Some 1,500 protesters gathered in Mongolia's capital Tuesday to call for the resignation of the president and an end to corruption in the impoverished country. The three-hour demonstration was the latest in a string of rallies since the ruling coalition government collapsed earlier this month after Mongolia's biggest political party withdrew. Tuesday's gathering by the Mongolian Democratic Union was mostly peaceful, with organizers playing the sound of bells on megaphones representing a rallying cry for freedom and protesters holding up banners. One said "Let us unite against corruption" while another called for the dismissal of President Nambaryn Enkhbayar and decried him as "the destroyer of Mongolian national unity."
Enkhbayar belongs to the Mongolian People's Revolutionary Party, which pulled out of the government with complaints that Prime Minister Tsakhilganiin Elbegdorj had not done enough to fight corruption and worsening poverty in this former Soviet satellite.
The MPRP, one seat short of a majority in parliament, has urged the other parties to join it in forming a new government and has nominated its chairman, Mieagombo Enkhbold, as prime minister.
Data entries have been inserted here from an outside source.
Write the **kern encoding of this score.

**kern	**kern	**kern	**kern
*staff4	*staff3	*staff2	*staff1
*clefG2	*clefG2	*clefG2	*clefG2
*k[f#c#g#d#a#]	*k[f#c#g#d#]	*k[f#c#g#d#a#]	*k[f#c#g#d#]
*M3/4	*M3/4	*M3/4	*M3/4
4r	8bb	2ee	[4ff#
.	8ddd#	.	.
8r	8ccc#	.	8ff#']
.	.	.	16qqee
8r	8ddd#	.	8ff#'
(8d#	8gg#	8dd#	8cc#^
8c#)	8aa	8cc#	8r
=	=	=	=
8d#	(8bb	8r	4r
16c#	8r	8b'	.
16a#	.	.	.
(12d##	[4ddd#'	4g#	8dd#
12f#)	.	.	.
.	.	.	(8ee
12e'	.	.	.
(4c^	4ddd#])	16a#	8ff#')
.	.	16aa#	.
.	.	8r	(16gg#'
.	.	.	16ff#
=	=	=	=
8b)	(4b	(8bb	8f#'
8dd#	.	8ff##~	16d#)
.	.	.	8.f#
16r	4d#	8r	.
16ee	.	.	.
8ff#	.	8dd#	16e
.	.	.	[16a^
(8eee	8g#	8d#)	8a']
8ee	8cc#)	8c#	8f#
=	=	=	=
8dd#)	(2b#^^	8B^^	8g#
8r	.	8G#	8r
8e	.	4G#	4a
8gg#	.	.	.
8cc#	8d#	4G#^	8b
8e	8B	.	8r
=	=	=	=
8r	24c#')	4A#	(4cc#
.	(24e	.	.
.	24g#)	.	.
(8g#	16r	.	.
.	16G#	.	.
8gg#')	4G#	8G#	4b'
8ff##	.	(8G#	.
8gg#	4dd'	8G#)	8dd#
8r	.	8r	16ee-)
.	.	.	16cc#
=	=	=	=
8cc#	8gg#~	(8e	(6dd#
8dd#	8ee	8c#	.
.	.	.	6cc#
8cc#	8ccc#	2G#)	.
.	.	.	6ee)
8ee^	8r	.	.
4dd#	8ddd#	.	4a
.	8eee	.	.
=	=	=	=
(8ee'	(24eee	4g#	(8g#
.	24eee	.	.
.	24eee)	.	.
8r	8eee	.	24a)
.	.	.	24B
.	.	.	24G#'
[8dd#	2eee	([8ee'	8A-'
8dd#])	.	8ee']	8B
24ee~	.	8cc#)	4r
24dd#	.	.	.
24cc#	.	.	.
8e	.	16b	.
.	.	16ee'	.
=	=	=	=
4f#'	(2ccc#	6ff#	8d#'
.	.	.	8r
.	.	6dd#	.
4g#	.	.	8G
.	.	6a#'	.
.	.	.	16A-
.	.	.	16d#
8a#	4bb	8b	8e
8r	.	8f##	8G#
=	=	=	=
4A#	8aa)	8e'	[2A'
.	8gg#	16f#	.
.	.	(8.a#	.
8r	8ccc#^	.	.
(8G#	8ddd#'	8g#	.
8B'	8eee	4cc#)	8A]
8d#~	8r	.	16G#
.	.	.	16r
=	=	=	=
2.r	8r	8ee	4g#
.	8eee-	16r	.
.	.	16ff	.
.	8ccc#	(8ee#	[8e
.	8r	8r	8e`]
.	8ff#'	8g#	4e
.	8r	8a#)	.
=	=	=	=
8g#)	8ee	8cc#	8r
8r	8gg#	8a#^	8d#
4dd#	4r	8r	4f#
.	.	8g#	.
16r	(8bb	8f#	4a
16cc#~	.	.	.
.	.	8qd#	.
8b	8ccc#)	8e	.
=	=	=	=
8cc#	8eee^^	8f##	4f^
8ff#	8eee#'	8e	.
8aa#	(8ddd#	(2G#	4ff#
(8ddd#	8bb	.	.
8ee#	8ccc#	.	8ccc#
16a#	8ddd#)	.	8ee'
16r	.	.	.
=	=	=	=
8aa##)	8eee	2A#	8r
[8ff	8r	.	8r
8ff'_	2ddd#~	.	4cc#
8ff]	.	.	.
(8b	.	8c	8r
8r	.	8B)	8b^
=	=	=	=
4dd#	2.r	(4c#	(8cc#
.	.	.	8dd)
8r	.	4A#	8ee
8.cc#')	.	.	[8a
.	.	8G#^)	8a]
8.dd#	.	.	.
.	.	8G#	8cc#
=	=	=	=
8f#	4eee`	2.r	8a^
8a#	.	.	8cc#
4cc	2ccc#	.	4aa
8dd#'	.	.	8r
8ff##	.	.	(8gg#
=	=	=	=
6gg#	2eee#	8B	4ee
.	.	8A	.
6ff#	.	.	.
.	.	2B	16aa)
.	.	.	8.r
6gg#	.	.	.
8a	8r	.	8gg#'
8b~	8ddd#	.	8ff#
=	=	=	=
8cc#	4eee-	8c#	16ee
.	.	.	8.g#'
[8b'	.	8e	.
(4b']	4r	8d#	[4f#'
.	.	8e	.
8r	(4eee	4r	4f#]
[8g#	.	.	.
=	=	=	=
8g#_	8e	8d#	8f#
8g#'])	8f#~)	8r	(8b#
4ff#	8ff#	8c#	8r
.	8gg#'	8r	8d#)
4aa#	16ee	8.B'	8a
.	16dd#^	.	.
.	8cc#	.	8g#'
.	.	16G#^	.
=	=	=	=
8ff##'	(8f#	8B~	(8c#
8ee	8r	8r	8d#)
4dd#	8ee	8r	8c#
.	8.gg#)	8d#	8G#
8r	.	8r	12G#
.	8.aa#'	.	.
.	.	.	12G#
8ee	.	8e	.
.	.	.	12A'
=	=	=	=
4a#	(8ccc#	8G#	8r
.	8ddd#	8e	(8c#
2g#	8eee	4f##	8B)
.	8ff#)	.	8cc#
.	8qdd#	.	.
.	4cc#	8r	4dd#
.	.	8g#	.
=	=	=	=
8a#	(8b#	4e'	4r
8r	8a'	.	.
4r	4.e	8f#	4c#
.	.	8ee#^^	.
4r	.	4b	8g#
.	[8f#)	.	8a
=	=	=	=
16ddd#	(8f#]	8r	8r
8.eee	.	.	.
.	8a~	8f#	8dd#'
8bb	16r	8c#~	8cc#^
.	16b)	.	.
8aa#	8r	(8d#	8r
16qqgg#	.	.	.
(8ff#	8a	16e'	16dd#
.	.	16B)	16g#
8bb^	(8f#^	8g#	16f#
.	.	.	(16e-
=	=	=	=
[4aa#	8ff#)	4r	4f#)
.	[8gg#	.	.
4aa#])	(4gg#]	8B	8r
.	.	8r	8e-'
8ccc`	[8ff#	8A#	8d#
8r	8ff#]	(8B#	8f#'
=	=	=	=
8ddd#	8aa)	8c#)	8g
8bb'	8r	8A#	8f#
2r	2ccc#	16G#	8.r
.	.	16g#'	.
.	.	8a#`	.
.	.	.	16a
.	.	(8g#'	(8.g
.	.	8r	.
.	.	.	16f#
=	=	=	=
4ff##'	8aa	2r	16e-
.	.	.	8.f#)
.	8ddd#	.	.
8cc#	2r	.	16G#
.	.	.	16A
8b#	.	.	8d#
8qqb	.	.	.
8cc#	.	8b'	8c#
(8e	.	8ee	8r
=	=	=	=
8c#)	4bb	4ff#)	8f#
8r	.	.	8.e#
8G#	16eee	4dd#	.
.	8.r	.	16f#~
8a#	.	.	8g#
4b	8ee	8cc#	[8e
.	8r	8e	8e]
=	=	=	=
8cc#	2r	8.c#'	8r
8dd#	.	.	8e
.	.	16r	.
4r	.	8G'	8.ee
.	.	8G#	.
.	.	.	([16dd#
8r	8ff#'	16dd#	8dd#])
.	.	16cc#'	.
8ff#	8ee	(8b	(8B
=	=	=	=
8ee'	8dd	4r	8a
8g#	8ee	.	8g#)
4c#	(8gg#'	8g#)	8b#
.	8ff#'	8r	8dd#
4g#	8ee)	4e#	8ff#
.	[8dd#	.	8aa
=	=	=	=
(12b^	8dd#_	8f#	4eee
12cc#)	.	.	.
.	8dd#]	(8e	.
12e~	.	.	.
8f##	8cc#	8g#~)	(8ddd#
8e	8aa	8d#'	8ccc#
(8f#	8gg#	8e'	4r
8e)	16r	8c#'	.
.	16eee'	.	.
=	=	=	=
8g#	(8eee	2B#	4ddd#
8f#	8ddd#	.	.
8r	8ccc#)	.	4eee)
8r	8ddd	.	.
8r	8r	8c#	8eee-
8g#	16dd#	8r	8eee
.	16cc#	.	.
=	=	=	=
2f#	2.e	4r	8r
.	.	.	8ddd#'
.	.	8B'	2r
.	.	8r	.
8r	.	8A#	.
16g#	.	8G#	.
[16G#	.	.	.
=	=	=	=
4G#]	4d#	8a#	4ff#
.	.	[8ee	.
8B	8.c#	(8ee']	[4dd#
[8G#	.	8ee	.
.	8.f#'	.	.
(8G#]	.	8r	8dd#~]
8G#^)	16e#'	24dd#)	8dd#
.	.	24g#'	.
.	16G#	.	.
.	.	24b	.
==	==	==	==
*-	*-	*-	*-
Enkhbayar is scheduled to approve the nominee by Wednesday. Mongolia, a landlocked Central Asian nation flanked by Russia and China, used to be dependent on subsidies from Moscow and has seen its economy weaken precipitously since the breakup of the Soviet Union in 1991.
Peaceful protests in 1990 forced the pro-Soviet People's Revolutionary Party to drop communism and allow multiparty elections in Mongolia. The reformist Democratic Union swept into office in a 1996 parliamentary election that marked the end of the 75-year rule of the PRP.
"Our Democratic Union has for some time been very inactive," said protester Sukhbataar, a former teacher who is now unemployed. "Now, we are back in the political scene. ... We will fight for what we used to demonstrate for in the beginning of the 1990s."
The demonstrators also called for an increase of monthly pension levels and minimum salaries for doctors, teachers and civil servants by the first half of 2006. Additionally, they said they wanted international experts to solve the 1998 assassination of S. Zorig, a popular figure who played a leading role in the 1990 democratic revolution. Zorig, then a potential candidate for prime minister, was axed and stabbed to death at his home. The reason for the murder was never established, reports the AP. N.U.